Find how many lines below mention "frais". Nothing but the number is needed.

Page-level text extractions:
[Start of section]
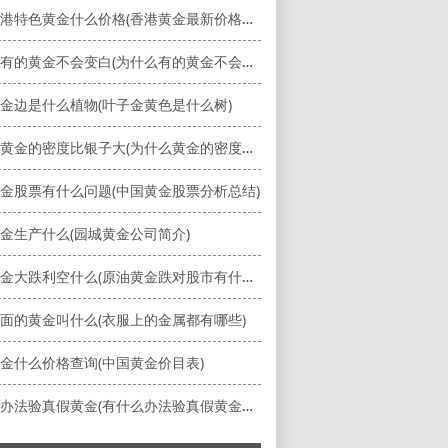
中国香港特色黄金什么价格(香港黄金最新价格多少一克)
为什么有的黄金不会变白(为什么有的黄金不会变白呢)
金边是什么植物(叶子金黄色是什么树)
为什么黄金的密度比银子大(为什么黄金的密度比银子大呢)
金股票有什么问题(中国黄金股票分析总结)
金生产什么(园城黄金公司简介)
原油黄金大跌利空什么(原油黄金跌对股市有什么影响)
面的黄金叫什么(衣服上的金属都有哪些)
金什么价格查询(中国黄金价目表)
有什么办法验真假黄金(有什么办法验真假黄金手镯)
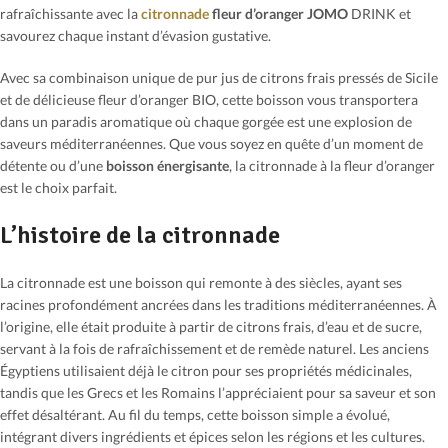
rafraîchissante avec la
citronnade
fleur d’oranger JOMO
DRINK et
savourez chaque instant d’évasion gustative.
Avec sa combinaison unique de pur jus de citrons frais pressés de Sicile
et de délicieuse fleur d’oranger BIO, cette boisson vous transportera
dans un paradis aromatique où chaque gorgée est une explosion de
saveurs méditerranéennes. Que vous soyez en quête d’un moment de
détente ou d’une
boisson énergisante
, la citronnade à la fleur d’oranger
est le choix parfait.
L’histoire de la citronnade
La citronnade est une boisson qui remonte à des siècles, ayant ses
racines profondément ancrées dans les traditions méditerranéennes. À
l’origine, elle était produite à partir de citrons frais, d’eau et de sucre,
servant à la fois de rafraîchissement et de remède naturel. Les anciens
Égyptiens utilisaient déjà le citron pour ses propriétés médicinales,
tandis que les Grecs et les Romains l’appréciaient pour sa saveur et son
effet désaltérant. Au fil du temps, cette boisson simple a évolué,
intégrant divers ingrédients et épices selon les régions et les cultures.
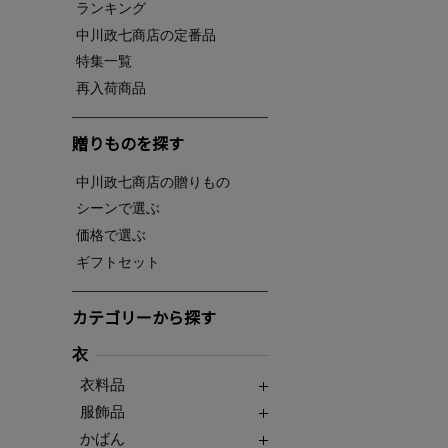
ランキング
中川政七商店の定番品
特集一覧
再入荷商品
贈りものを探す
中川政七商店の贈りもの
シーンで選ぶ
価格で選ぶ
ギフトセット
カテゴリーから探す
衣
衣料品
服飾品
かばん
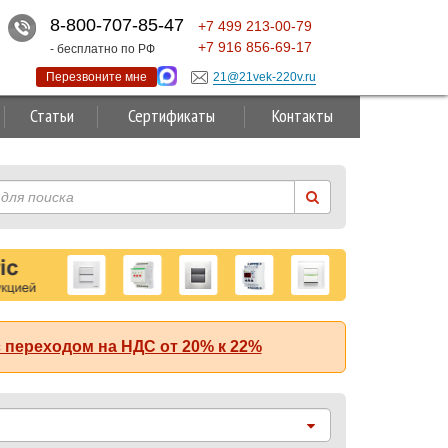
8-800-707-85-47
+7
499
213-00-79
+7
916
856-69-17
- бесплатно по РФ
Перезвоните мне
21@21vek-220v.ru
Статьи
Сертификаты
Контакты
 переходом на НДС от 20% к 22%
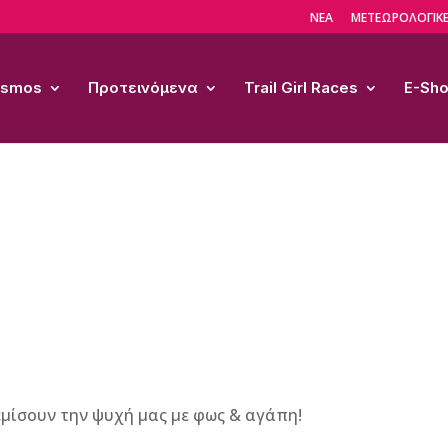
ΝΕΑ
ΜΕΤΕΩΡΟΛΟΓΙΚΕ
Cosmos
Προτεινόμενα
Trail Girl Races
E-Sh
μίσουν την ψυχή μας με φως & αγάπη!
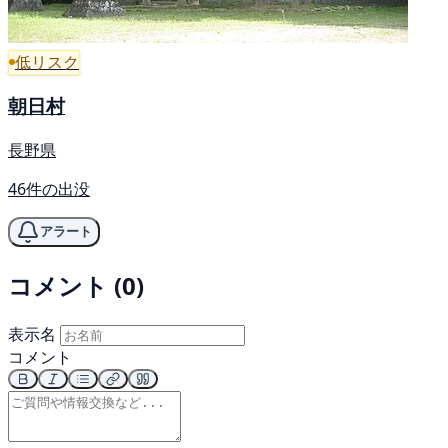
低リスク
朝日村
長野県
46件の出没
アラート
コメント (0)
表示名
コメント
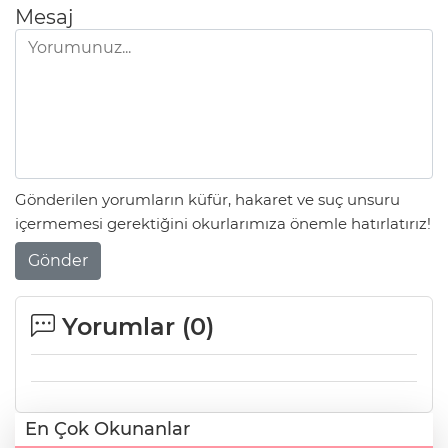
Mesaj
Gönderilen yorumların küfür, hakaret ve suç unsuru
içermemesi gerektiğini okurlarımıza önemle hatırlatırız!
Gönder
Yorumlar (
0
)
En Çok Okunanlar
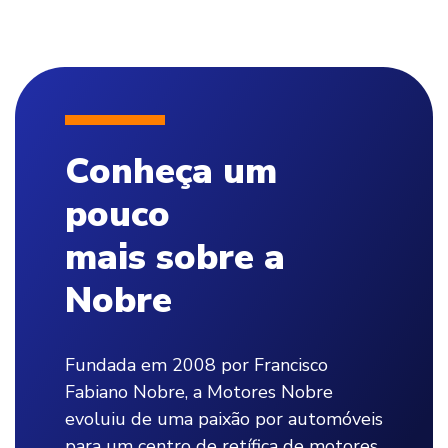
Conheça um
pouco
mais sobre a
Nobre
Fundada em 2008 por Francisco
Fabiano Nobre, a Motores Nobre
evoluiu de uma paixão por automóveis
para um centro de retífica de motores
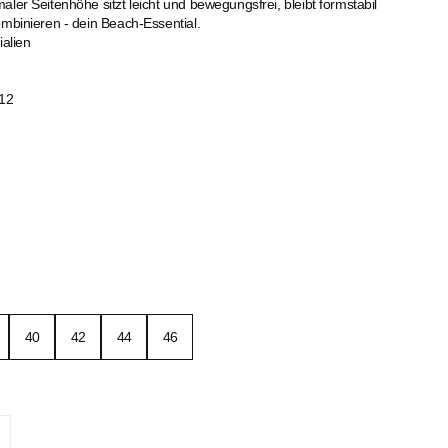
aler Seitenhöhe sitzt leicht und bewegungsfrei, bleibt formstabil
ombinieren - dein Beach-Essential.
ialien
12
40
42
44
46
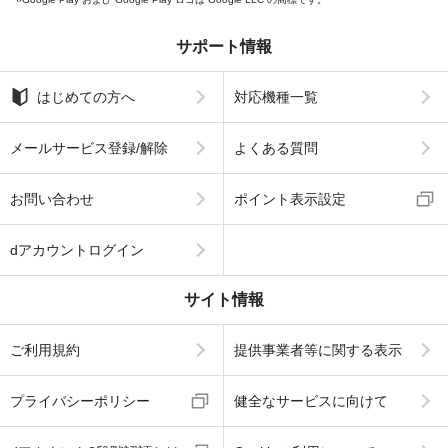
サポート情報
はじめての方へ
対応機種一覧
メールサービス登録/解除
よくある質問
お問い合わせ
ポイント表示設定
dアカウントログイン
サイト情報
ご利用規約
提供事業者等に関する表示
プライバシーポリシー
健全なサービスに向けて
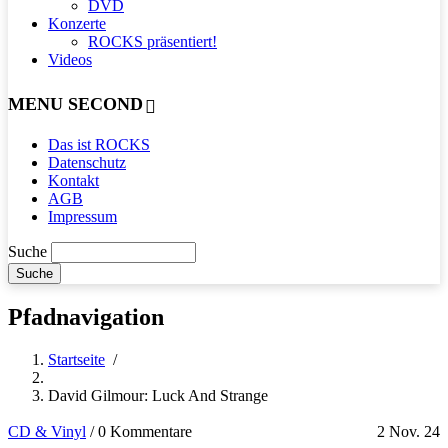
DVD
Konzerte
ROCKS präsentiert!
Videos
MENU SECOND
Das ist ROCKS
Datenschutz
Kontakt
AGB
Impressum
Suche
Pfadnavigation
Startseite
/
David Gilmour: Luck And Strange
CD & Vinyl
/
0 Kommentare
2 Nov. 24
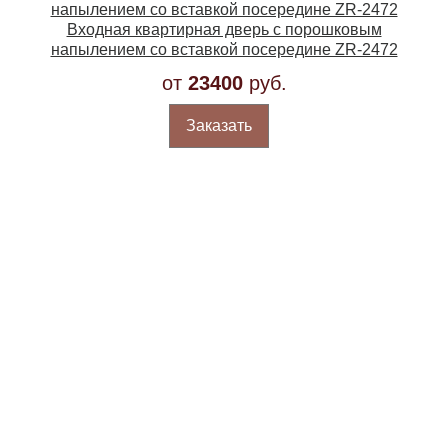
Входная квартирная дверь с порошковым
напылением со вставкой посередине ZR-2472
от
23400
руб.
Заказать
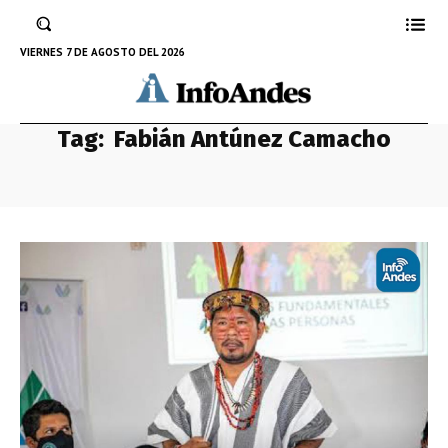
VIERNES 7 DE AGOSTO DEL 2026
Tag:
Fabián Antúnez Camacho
[End of section]
[Start of section]
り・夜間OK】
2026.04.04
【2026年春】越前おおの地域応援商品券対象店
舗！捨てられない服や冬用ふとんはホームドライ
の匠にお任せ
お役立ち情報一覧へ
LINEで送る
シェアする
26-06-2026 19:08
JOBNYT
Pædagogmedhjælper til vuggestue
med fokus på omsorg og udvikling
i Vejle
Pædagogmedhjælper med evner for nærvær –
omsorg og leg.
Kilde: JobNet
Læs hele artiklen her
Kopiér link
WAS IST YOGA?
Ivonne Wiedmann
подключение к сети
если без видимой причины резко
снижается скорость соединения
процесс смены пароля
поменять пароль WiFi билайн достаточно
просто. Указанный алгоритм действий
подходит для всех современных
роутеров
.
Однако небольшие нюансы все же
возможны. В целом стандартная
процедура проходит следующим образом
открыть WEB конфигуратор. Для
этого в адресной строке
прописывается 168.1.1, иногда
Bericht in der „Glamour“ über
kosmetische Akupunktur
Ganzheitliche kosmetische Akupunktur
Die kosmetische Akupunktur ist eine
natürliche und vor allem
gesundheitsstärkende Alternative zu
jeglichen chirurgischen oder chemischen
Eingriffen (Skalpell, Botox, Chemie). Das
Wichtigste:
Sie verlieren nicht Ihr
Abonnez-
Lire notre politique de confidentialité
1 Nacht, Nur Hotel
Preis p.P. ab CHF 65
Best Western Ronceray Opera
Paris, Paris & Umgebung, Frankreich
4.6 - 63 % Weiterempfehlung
[End of section]
Solution to this exercise —
2